[Opening RAW DATA section]
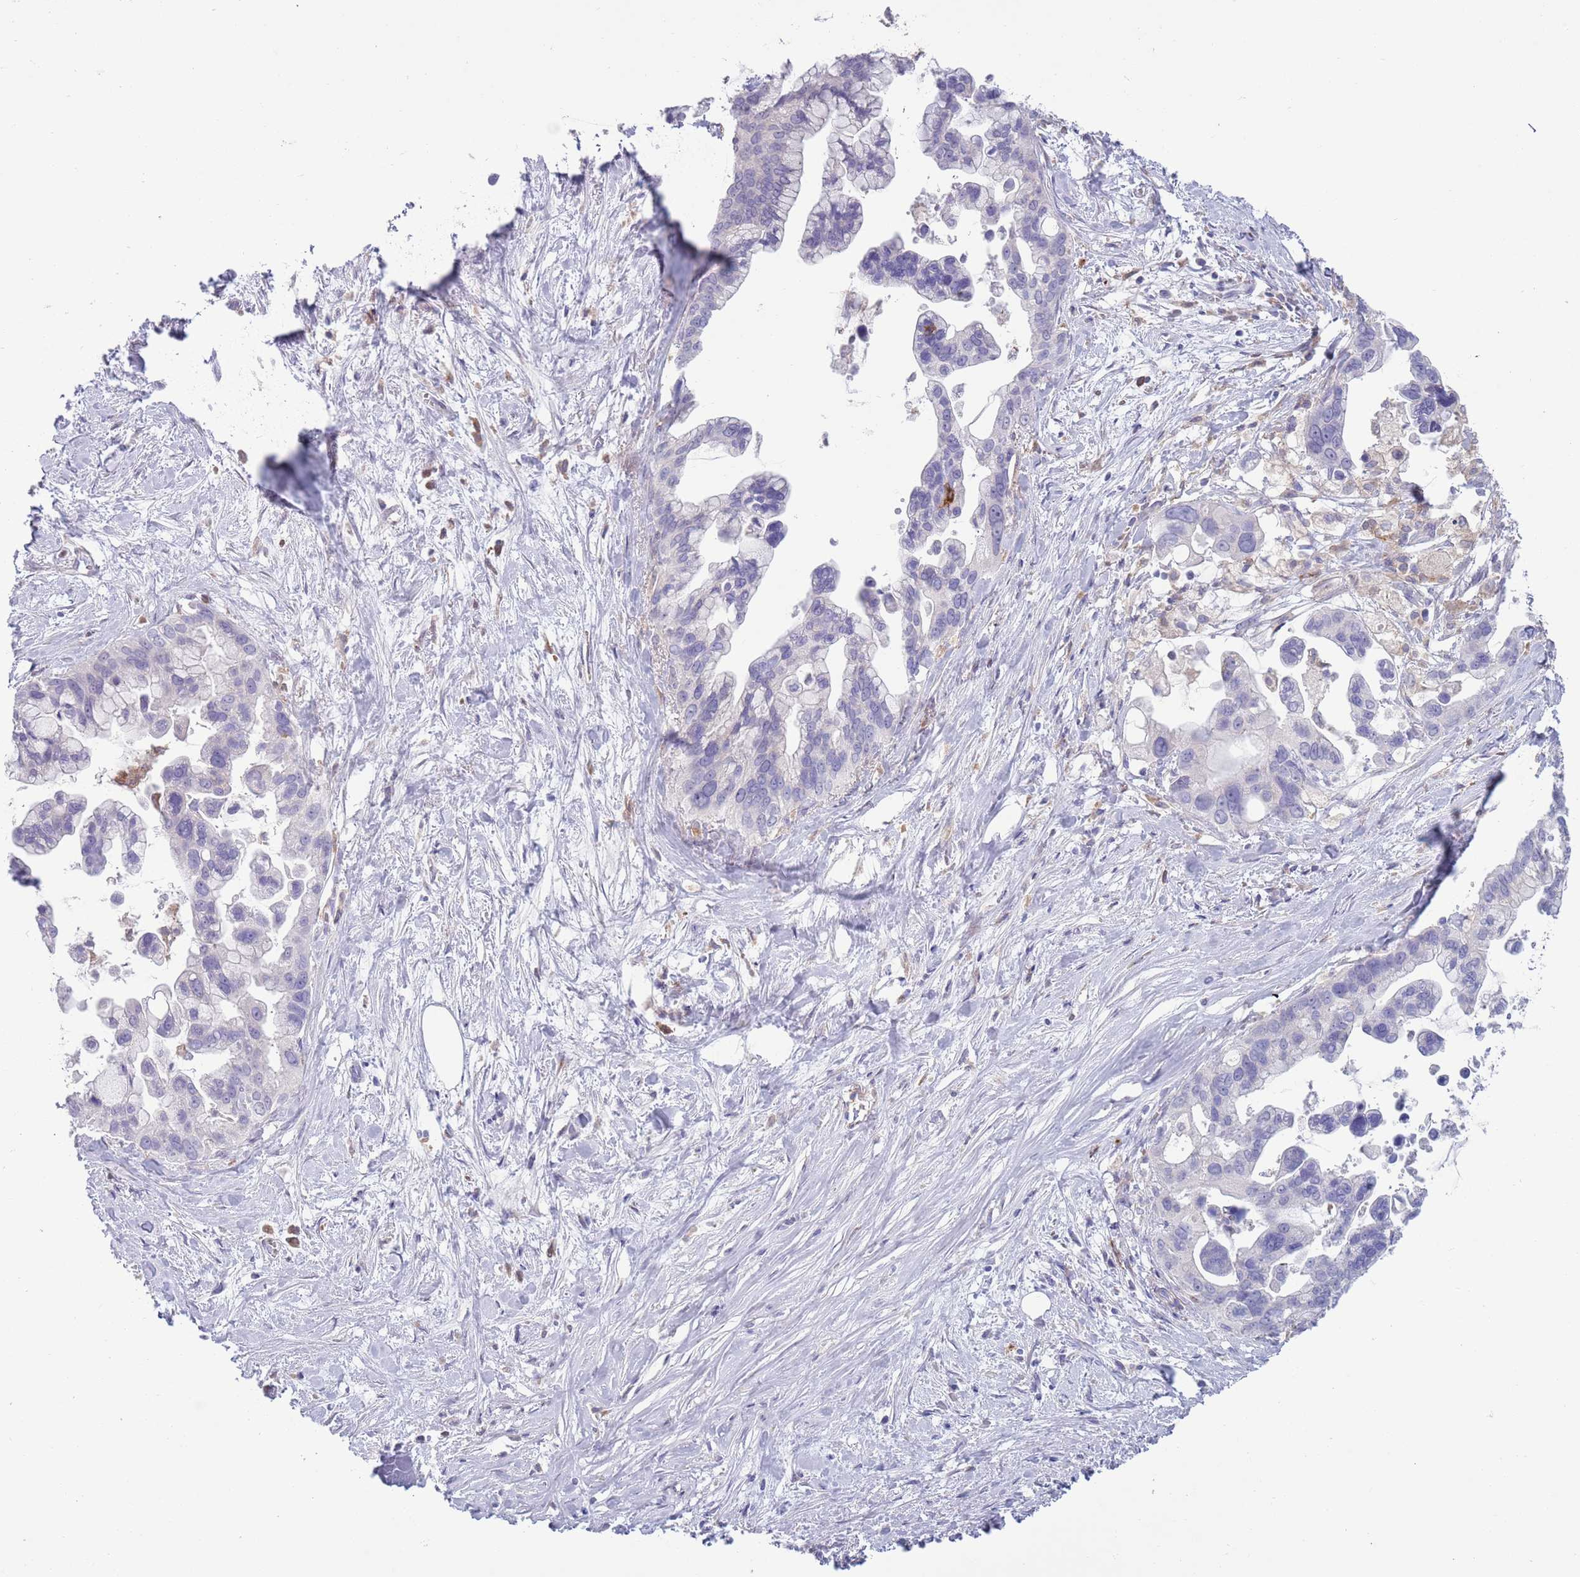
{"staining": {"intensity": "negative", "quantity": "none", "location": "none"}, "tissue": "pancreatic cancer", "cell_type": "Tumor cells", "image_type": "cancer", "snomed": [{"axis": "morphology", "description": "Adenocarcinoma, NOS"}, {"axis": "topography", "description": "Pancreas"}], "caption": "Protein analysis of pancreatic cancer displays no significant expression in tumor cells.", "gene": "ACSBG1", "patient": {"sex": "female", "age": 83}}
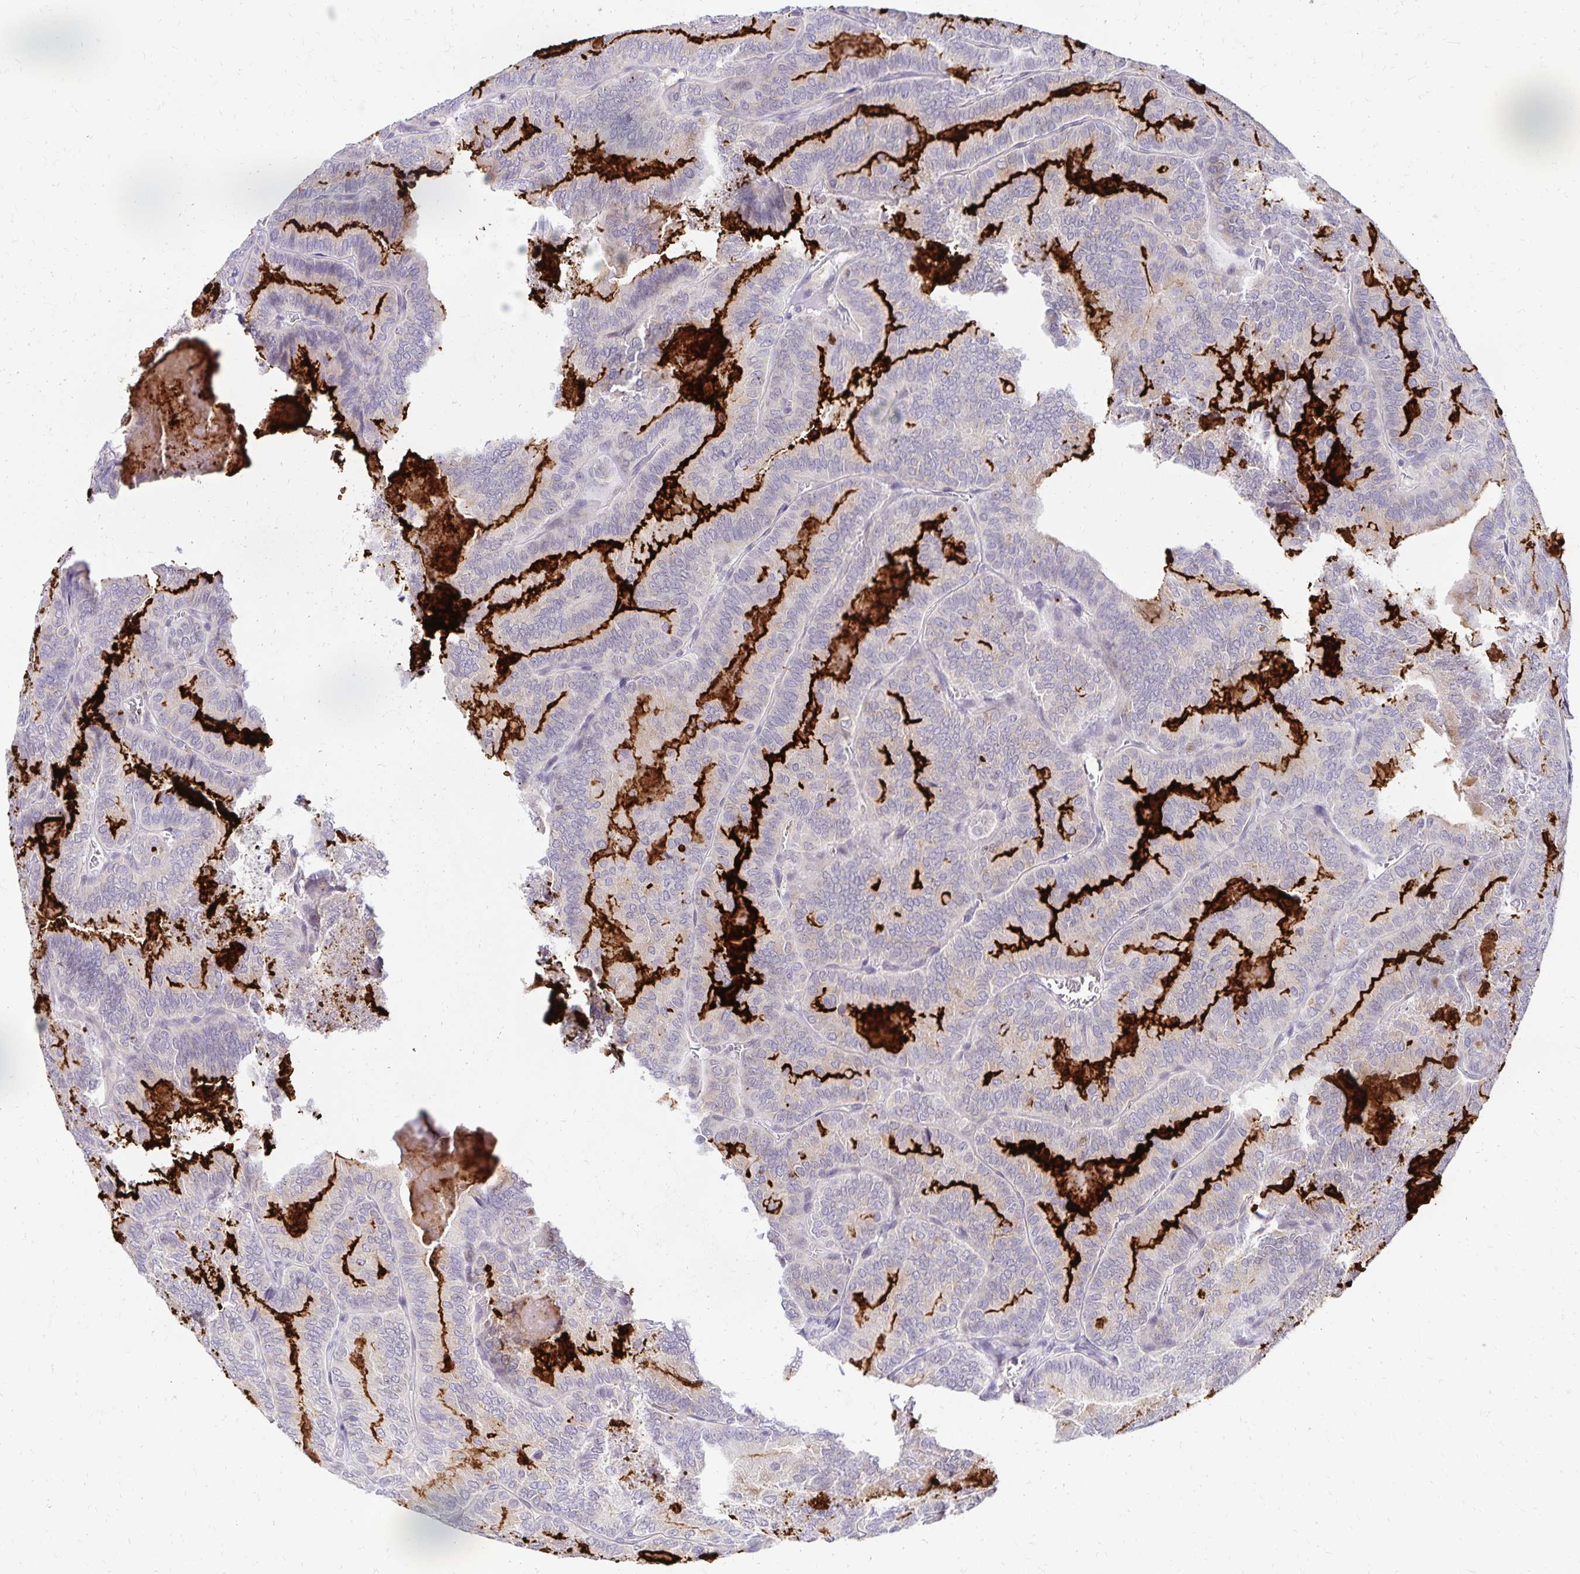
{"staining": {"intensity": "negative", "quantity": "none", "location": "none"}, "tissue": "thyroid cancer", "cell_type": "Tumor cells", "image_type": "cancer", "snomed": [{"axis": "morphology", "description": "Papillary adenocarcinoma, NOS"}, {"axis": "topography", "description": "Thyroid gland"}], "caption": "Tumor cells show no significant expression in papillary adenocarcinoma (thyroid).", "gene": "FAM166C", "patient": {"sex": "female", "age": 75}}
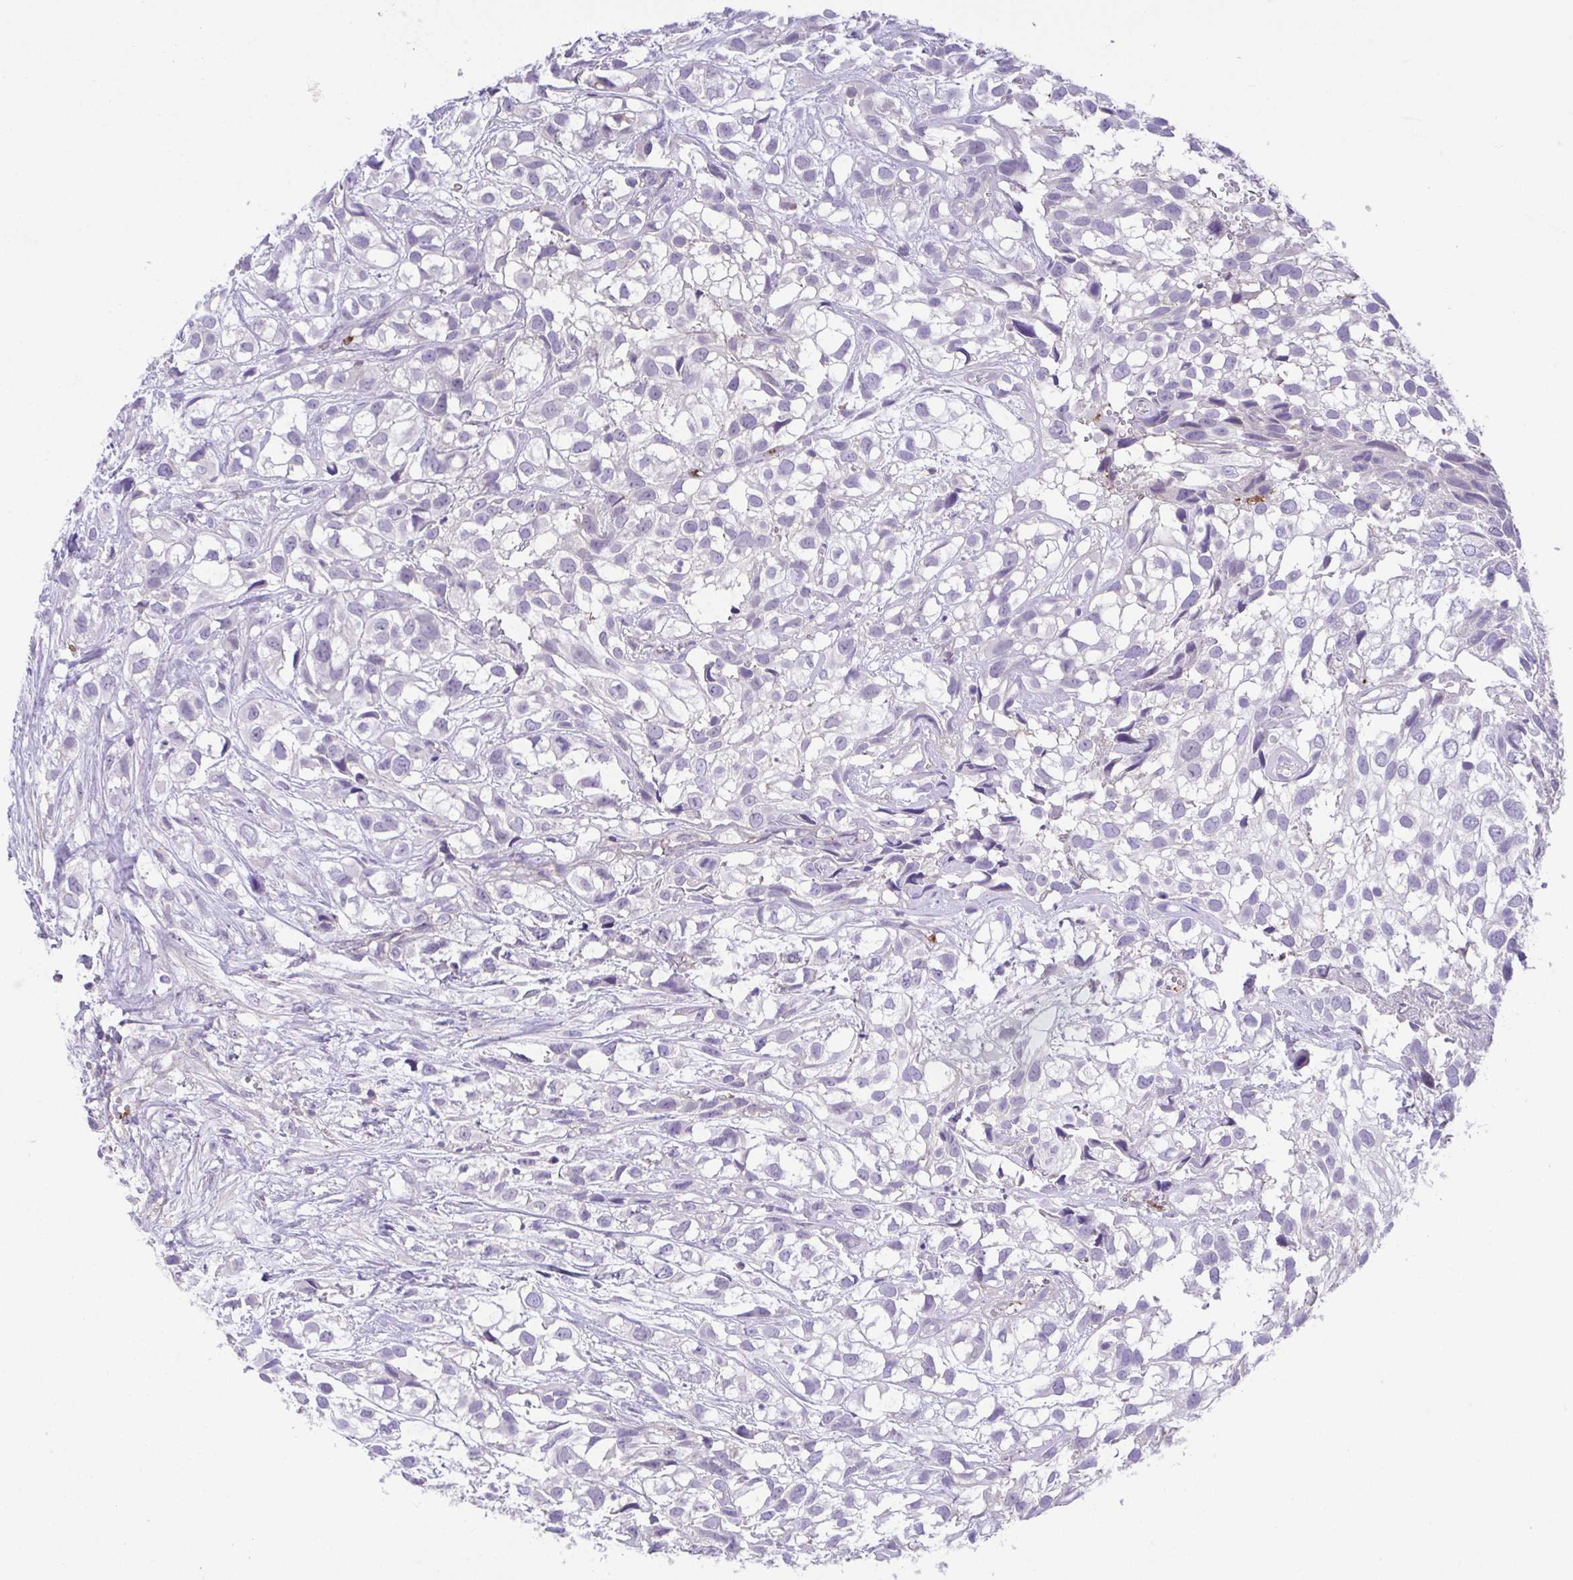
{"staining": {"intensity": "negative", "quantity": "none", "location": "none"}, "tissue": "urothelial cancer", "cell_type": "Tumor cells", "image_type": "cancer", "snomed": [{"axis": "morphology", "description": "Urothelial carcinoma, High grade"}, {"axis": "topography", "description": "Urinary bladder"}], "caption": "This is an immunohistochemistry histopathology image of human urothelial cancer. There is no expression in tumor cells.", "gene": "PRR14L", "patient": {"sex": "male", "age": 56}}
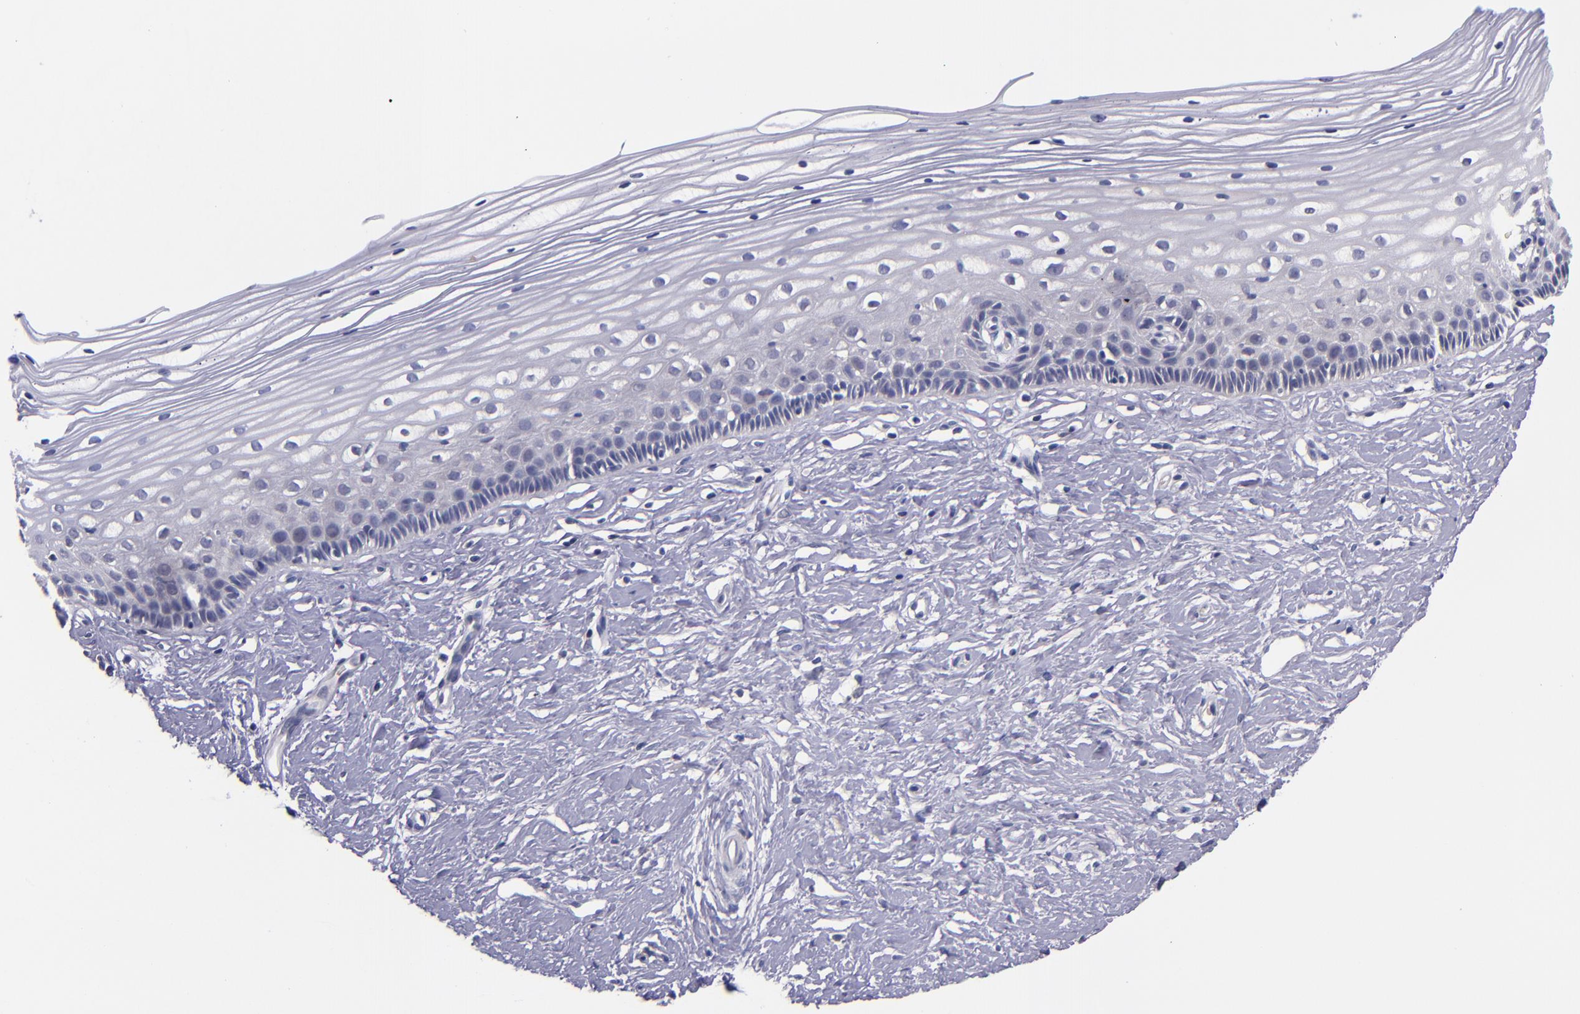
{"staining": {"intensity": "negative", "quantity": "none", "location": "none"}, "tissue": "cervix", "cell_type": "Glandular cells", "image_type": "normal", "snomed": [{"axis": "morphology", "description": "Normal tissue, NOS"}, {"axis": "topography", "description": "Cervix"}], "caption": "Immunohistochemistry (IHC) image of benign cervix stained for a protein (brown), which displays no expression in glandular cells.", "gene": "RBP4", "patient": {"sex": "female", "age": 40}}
[Closing RAW DATA section]
* WHAT IS BEING ASKED
If the data includes images, skip them and copy every line exactly.

* SOLVED EXERCISE
{"staining": {"intensity": "negative", "quantity": "none", "location": "none"}, "tissue": "pancreatic cancer", "cell_type": "Tumor cells", "image_type": "cancer", "snomed": [{"axis": "morphology", "description": "Adenocarcinoma, NOS"}, {"axis": "topography", "description": "Pancreas"}], "caption": "Protein analysis of pancreatic cancer displays no significant expression in tumor cells.", "gene": "ACSBG1", "patient": {"sex": "female", "age": 83}}
{"staining": {"intensity": "negative", "quantity": "none", "location": "none"}, "tissue": "thyroid cancer", "cell_type": "Tumor cells", "image_type": "cancer", "snomed": [{"axis": "morphology", "description": "Papillary adenocarcinoma, NOS"}, {"axis": "topography", "description": "Thyroid gland"}], "caption": "Tumor cells show no significant expression in papillary adenocarcinoma (thyroid).", "gene": "FAM166C", "patient": {"sex": "female", "age": 75}}
{"staining": {"intensity": "negative", "quantity": "none", "location": "none"}, "tissue": "urothelial cancer", "cell_type": "Tumor cells", "image_type": "cancer", "snomed": [{"axis": "morphology", "description": "Urothelial carcinoma, High grade"}, {"axis": "topography", "description": "Urinary bladder"}], "caption": "This is an immunohistochemistry histopathology image of human urothelial cancer. There is no expression in tumor cells.", "gene": "PRR14L", "patient": {"sex": "male", "age": 56}}
{"staining": {"intensity": "negative", "quantity": "none", "location": "none"}, "tissue": "cervix", "cell_type": "Glandular cells", "image_type": "normal", "snomed": [{"axis": "morphology", "description": "Normal tissue, NOS"}, {"axis": "topography", "description": "Cervix"}], "caption": "Immunohistochemistry (IHC) image of benign cervix stained for a protein (brown), which displays no expression in glandular cells.", "gene": "RBP4", "patient": {"sex": "female", "age": 40}}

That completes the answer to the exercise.